Thank God for Autism
I very often feel very thankful that I’m excluded from these weird social codes that seem to loom very large for many people:
Men and women face different pressures when it comes to communicating and performing confidence. Women must be humble and self-effacing (“Oh, me? I’m nothing special.”)
I’m extremely happy I heard this for the first time at the age when it is too old to start doing the fake self-effacement thing.
Here is more:
Women who are “too” confident (which often means women with a reasonable, healthy level of confidence) are disliked much more than men who are “too” confident (which is more likely to mean men who are truly unpleasantly full of themselves).
I’m definitely one of the “too confident” group. And maybe people do hate me for that, who knows? The great thing is that I live in a bubble where I’m convinced that everybody finds me amazing all of the time. It isn’t like I’m capable of noticing or caring what people really think.

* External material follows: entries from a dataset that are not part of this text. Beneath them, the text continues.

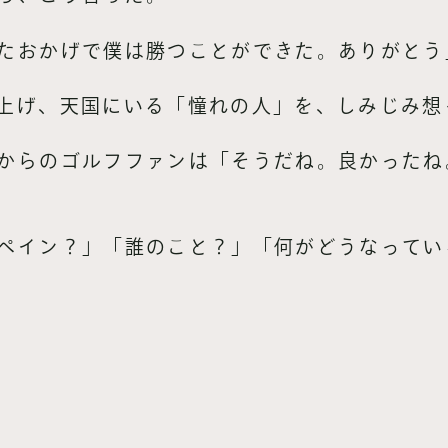
たおかげで僕は勝つことができた。ありがとう
上げ、天国にいる「憧れの人」を、しみじみ想
からのゴルフファンは「そうだね。良かったね
ペイン？」「誰のこと？」「何がどうなってい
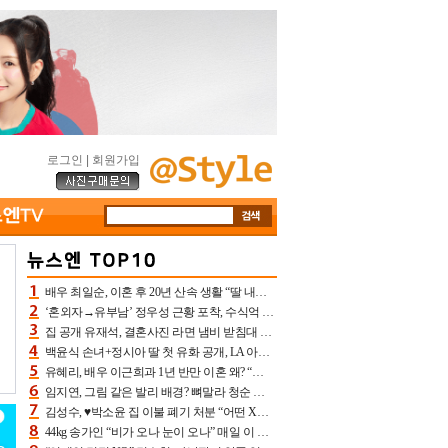
로그인
|
회원가입
배우 최일순, 이혼 후 20년 산속 생활 “딸 내가 버렸다고 원망‥맘 아파”(특종)[어제TV]
‘혼외자→유부남’ 정우성 근황 포착, 수식억 해킹 피해 후배 만났다 “존경하는”
집 공개 유재석, 결혼사진 라면 냄비 받침대 되고 분노‥가족사진도 피해(놀뭐)[어제TV]
백윤식 손녀+정시아 딸 첫 유화 공개, LA 아트쇼→서울국제조각페스타 작가다운 수준급 실력
유혜리, 배우 이근희과 1년 반만 이혼 왜? “식칼 꽂고 의자 던져” 충격 폭로(특종)[어제TV]
임지연, 그림 같은 발리 배경? 뼈말라 청순 비키니 핏에 상대 안 되네
김성수, ♥박소윤 집 이불 폐기 처분 “어떤 X이랑 썼을지 몰라” 질투(신랑수업2)[어제TV]
44kg 송가인 “비가 오나 눈이 오나” 매일 이 운동, 허벅지 근육량 상승+체지방 감소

With beauty specifically, women end up in a weird double bind. Women must be beautiful, but they must not be confident. So they must play up their beauty while denying having done so and while claiming outwardly that they’re not actually beautiful.
All I can feel for people who participate in this insanity is profound compassion. I wish somebody had told them that the routine described in the quote is extremely obnoxious.
I’ll have my autism instead of this miserable way of being any time.